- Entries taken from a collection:
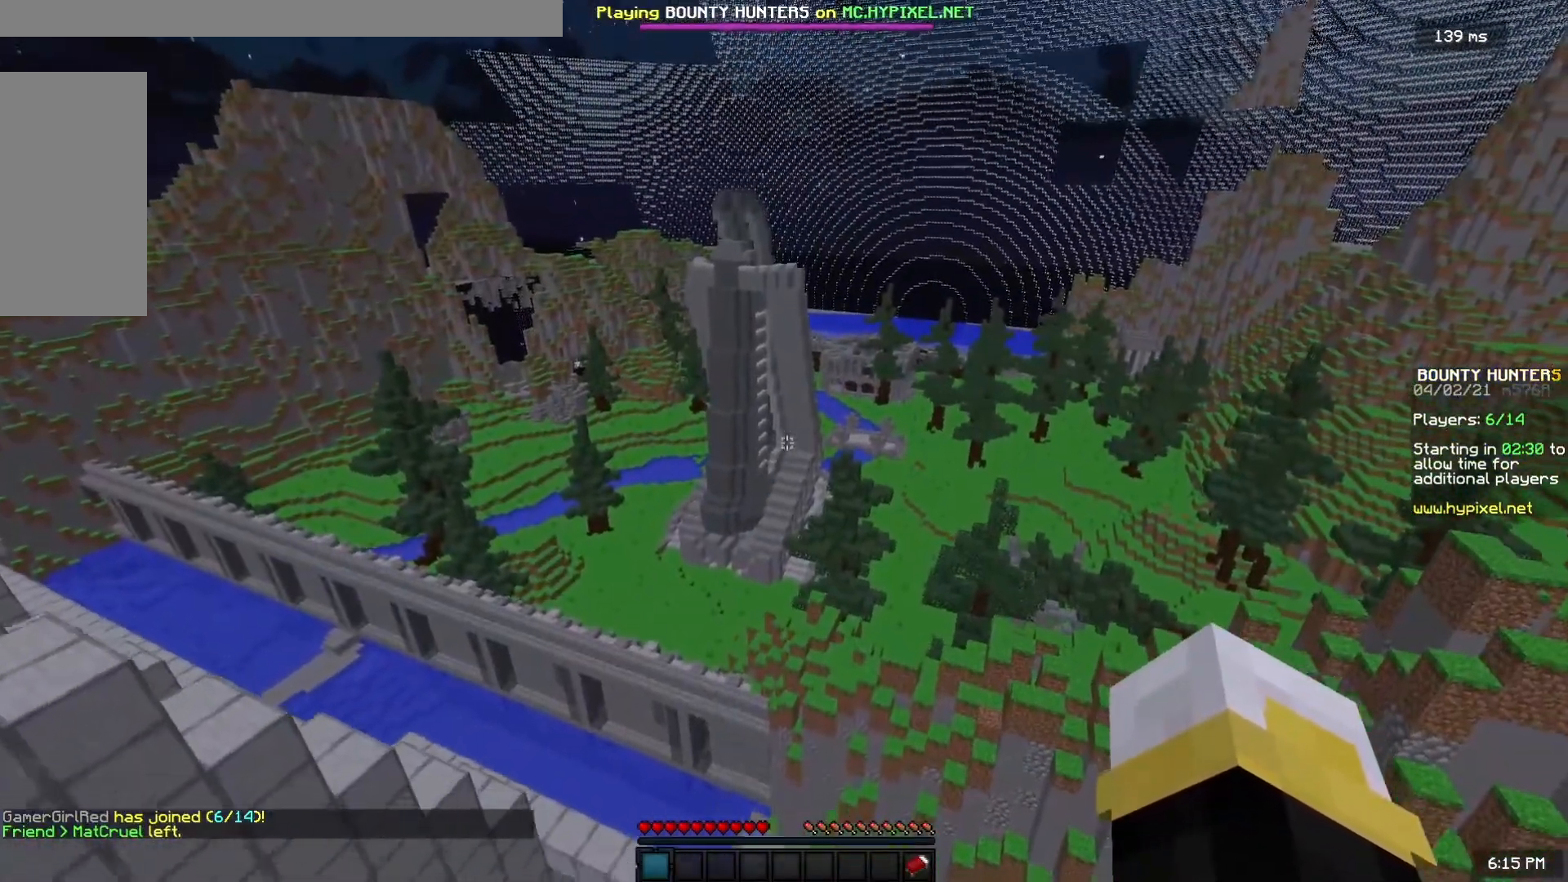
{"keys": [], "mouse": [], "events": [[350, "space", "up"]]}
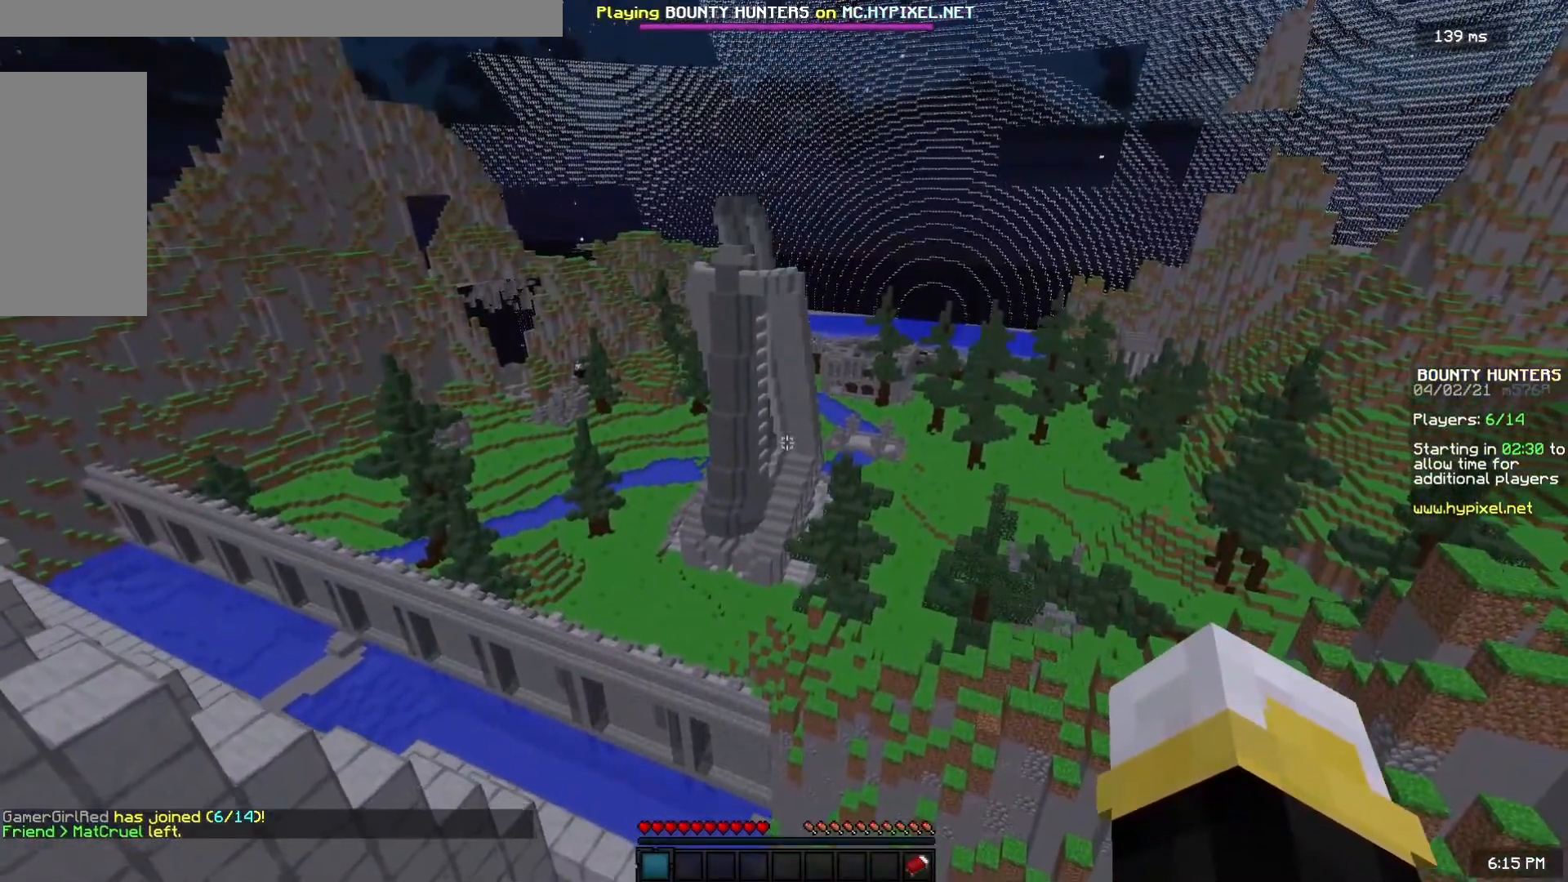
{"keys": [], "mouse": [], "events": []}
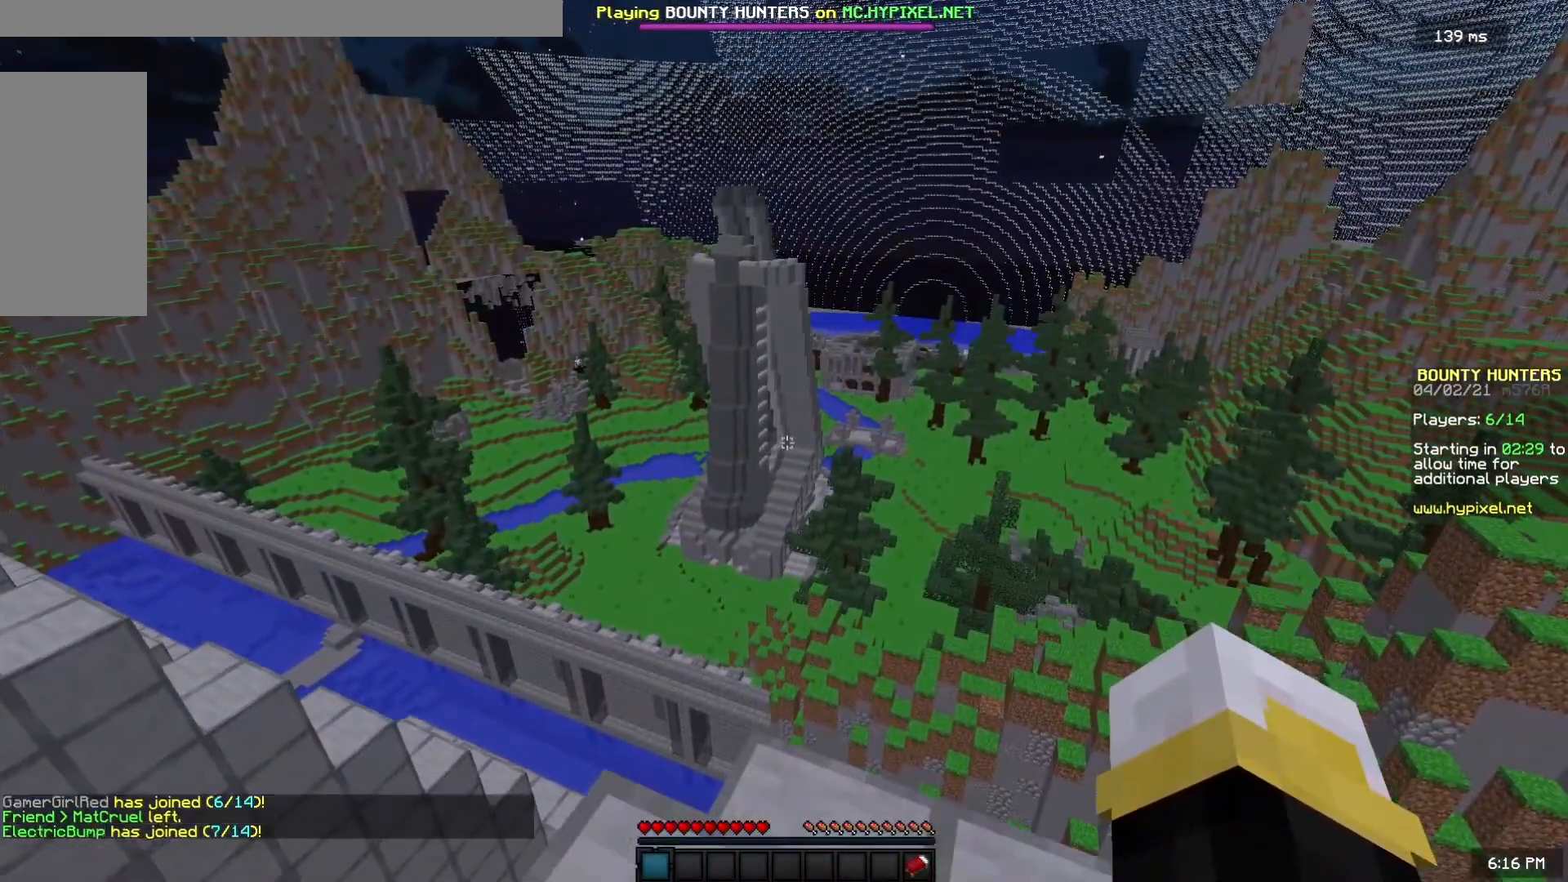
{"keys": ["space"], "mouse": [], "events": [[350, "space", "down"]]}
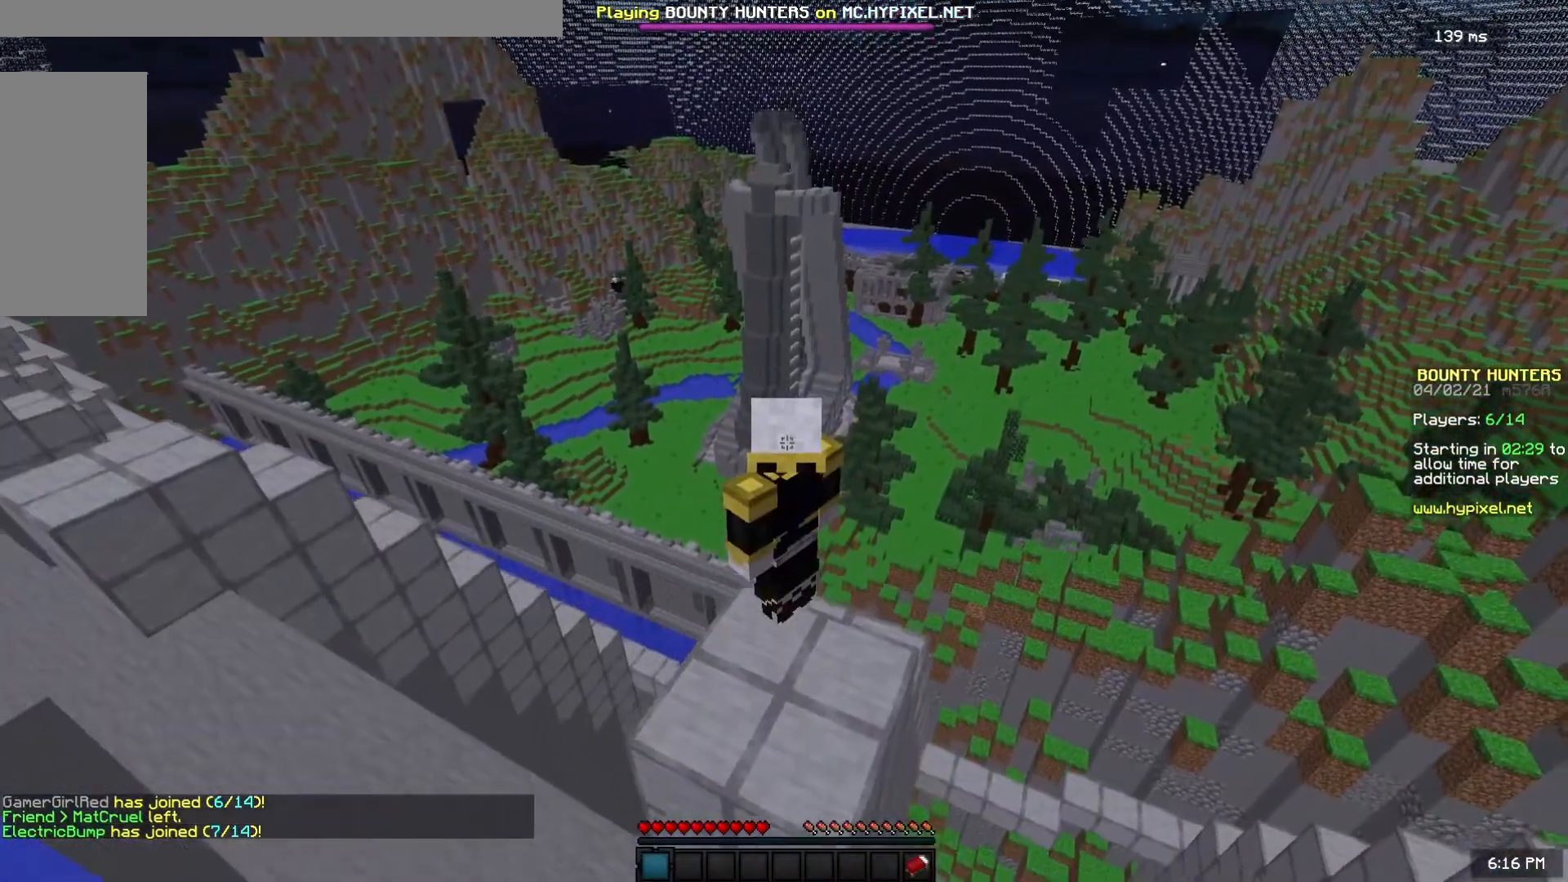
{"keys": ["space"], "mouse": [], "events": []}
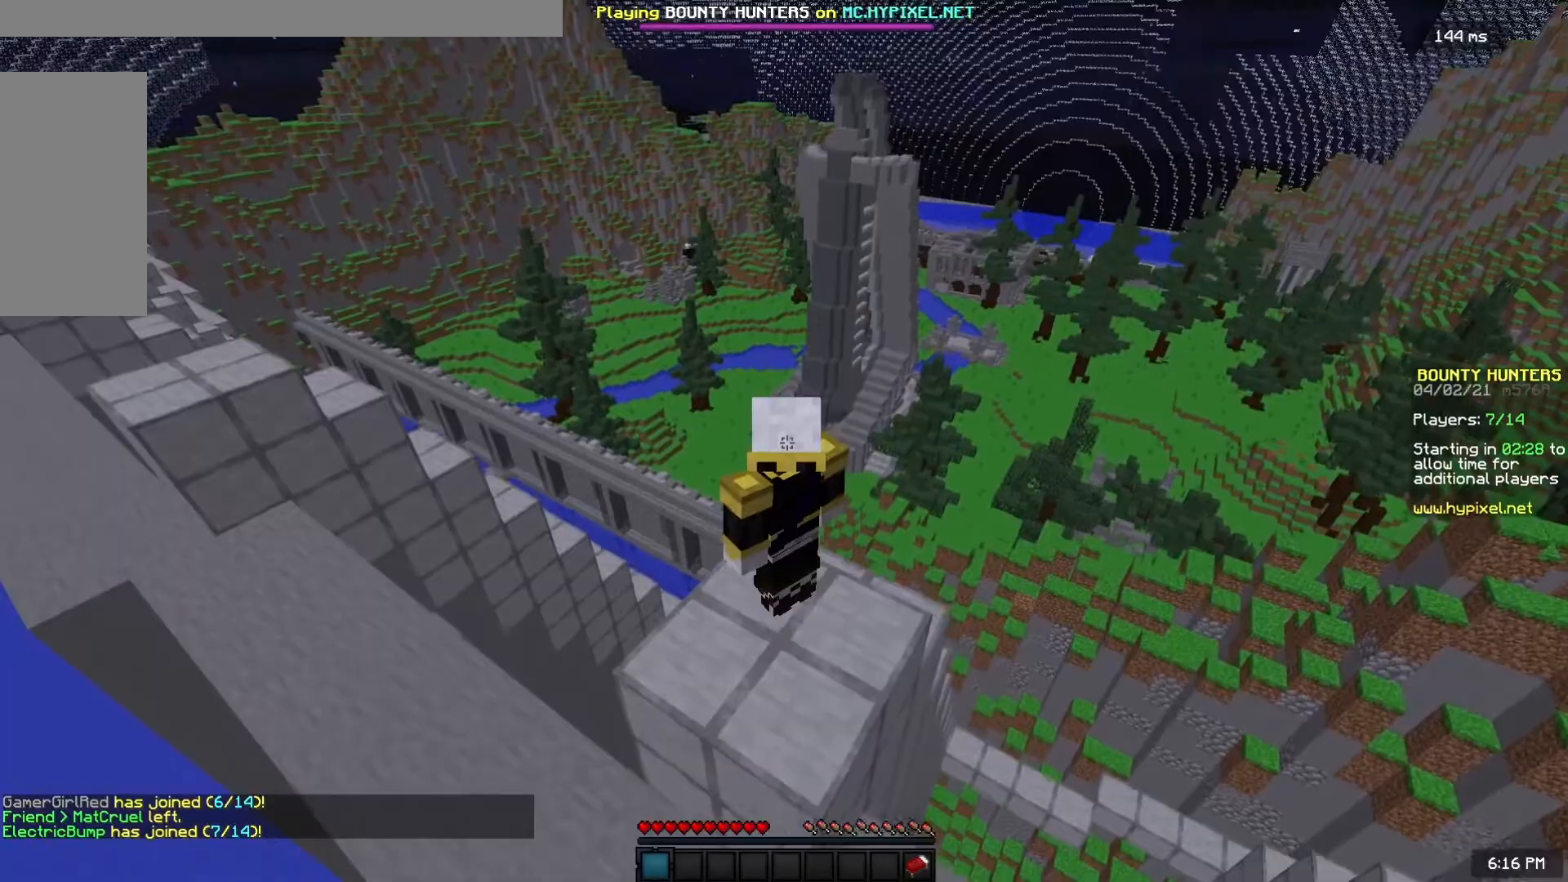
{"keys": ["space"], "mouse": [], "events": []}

- Assigned task: Output a faithful copy of the data, with each picture left out.

- Your solution:
{"keys": [], "mouse": [], "events": [[350, "space", "up"]]}
{"keys": [], "mouse": [], "events": []}
{"keys": ["space"], "mouse": [], "events": [[350, "space", "down"]]}
{"keys": ["space"], "mouse": [], "events": []}
{"keys": ["space"], "mouse": [], "events": []}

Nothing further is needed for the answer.